[Drawing revision comparisons]
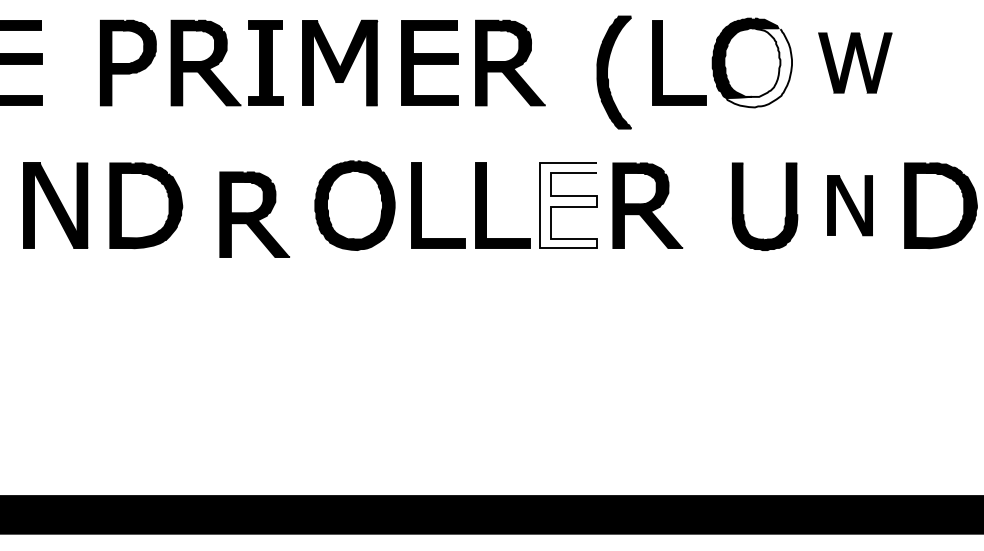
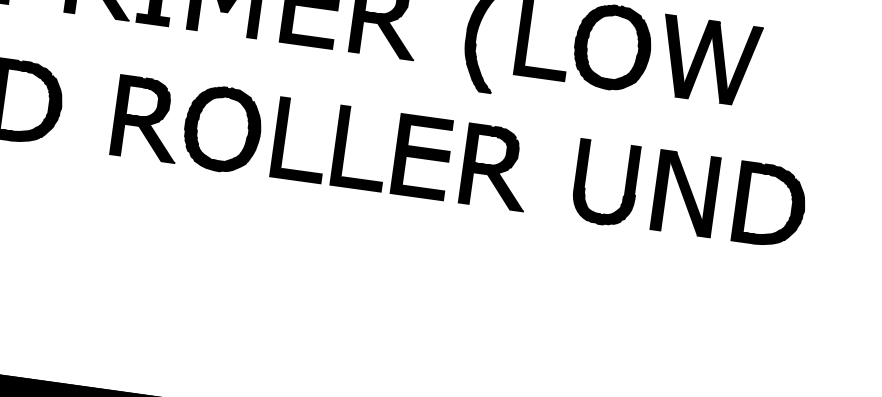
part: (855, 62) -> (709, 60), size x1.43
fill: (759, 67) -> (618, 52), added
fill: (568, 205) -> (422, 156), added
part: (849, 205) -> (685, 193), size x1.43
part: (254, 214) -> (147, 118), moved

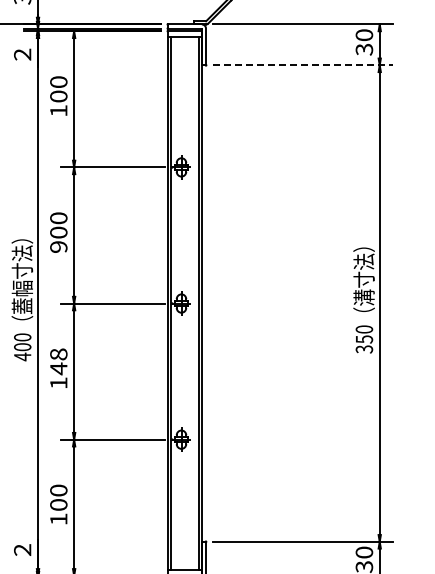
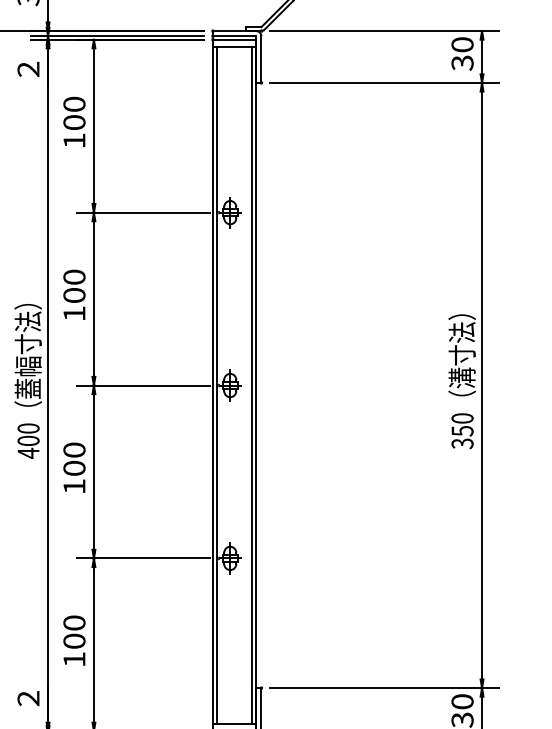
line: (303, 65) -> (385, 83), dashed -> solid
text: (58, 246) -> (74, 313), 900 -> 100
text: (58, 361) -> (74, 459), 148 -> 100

* **WRITTEN TASK**
Leave every picture out and retype exactly the lines of the records above from the one holding "part: (849, 205) -> (685, 193), size x1.43" through the last, both ends included and nothing besides.

* **SOLUTION TO THIS PROBLEM**
part: (849, 205) -> (685, 193), size x1.43
part: (254, 214) -> (147, 118), moved

line: (303, 65) -> (385, 83), dashed -> solid
text: (58, 246) -> (74, 313), 900 -> 100
text: (58, 361) -> (74, 459), 148 -> 100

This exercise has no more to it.